I have a problem in one dimension (x-axis) with two spatial variables $x_{1}$ and $x_{2}$ and I have an Dirac's Delta $\delta(x_{1}-x_{2})$. My question is: how can I properly define this $\delta$?
I thought about
$$\delta(x_{1}-x_{2}) \varphi(x) = \varphi(x_{2})$$ for all $\varphi \in C^{\infty}_{c}(\mathbb{R})$.
Is this definition mathematically precise? I don't know if this is correct (I thought maybe $\varphi(x_{1},x_{2})$ and $\delta(x_1 - x_2) \varphi(x_1, x_2) = \varphi(x_{2})$ but I'm not sure either).
Thanks.
Let $L=\{(x,y)\in\Bbb{R}^2\,|\,\,x=y\}$, i.e this is the "diagonal line" in the plane. We can now define a (tempered) distribution $\delta_L$ on $\Bbb{R}^2$ by setting for each Schwartz function $\phi\in\mathcal{S}(\Bbb{R}^2)$, \begin{align} \langle\delta_L,\phi\rangle&:=\int_L\phi(x,y)\,dl(x,y)=\int_{\Bbb{R}}\phi(t,t)\,dt\,\tag{$*$} \end{align} Here, $dl$ denotes the "volume element" on the submanifold $L$, or in this case simply the line element, which as the final equality shows is a very simple one-dimensional integral.

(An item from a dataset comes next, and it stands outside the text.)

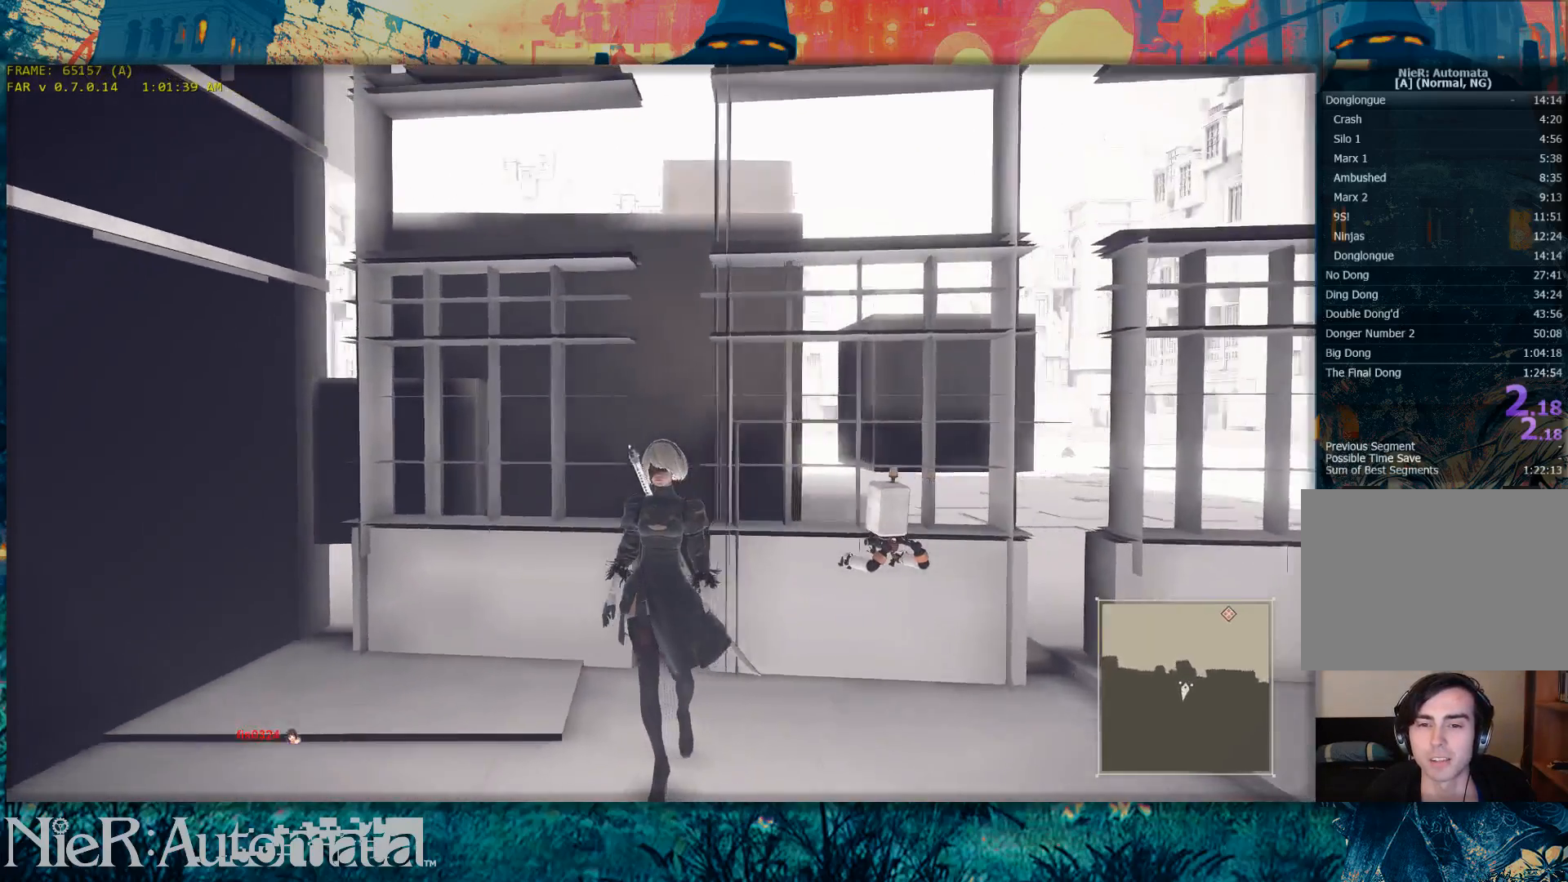
{"dt_ms": 500, "buttons": [], "left_stick": "up", "right_stick": "center", "button_events": []}
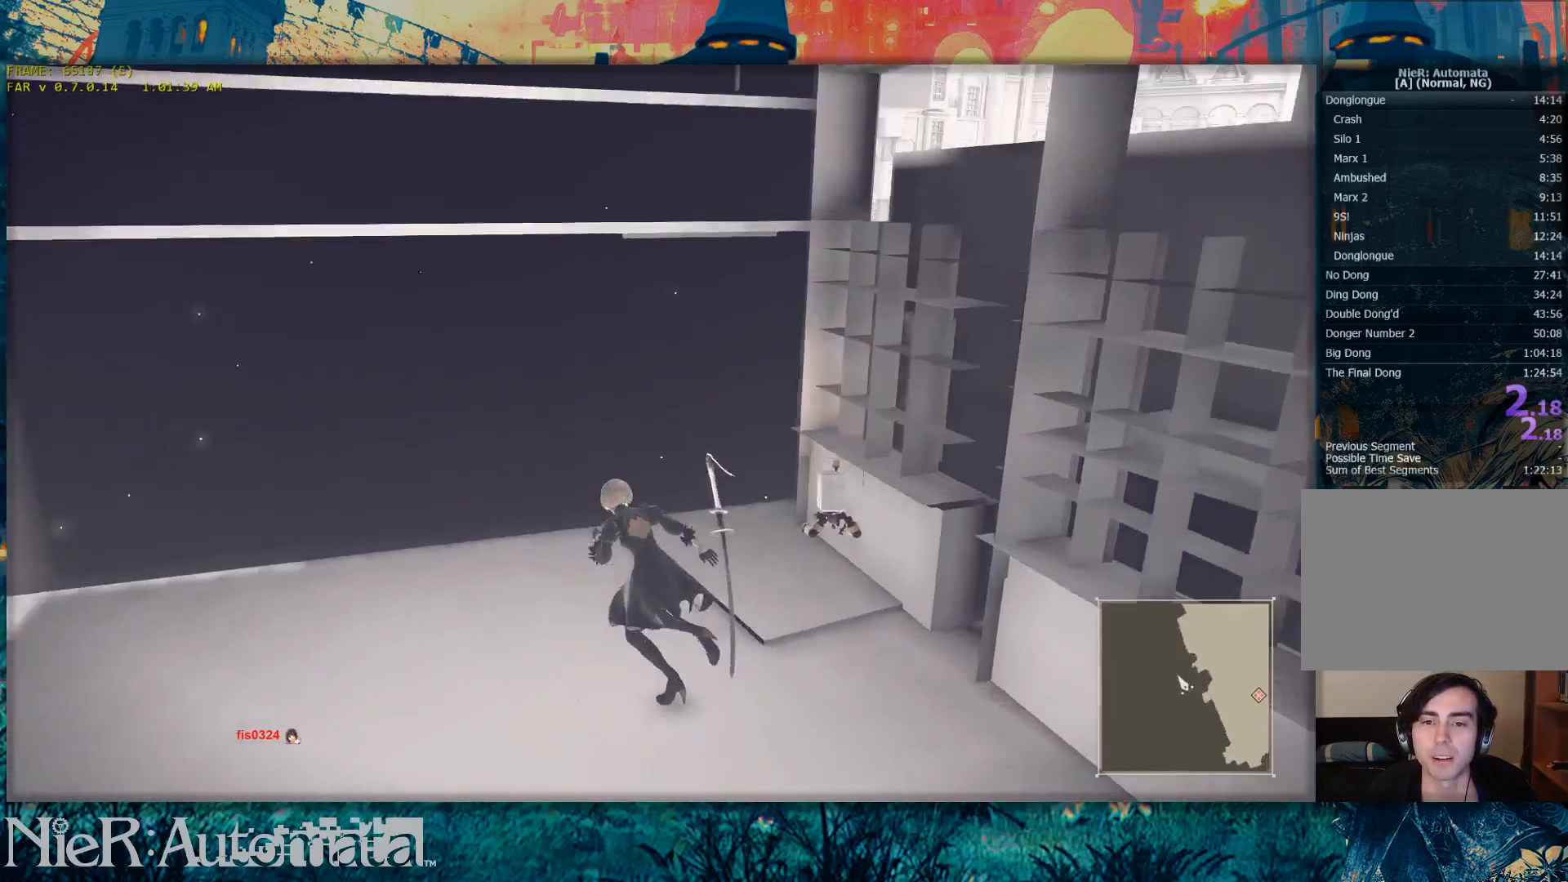
{"dt_ms": 1000, "buttons": [], "left_stick": "center", "right_stick": "center", "button_events": []}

This should intuitively be a reasonably definition because the quantity $\delta(x-y)$, where $(x,y)\in\Bbb{R}^2$ should be $0$ if $x\neq y$, so if we "integrate" a function $\phi$ against $\delta(x-y)$, then \begin{align} \int_{\Bbb{R}^2}\delta(x-y)\phi(x,y)\,dxdy&\,\,\,\, ``="\int_{L}\phi(x,y), \end{align} and we should be integrating with respect to the line element on $L$, rather than the Lebesgue measure on $\Bbb{R}^2$, because otherwise we get a trivial $0$ (since a line $L$ in the plane has zero Lebesgue measure). Hopefully this heuristic reasoning motivates the precise definition $(*)$ above.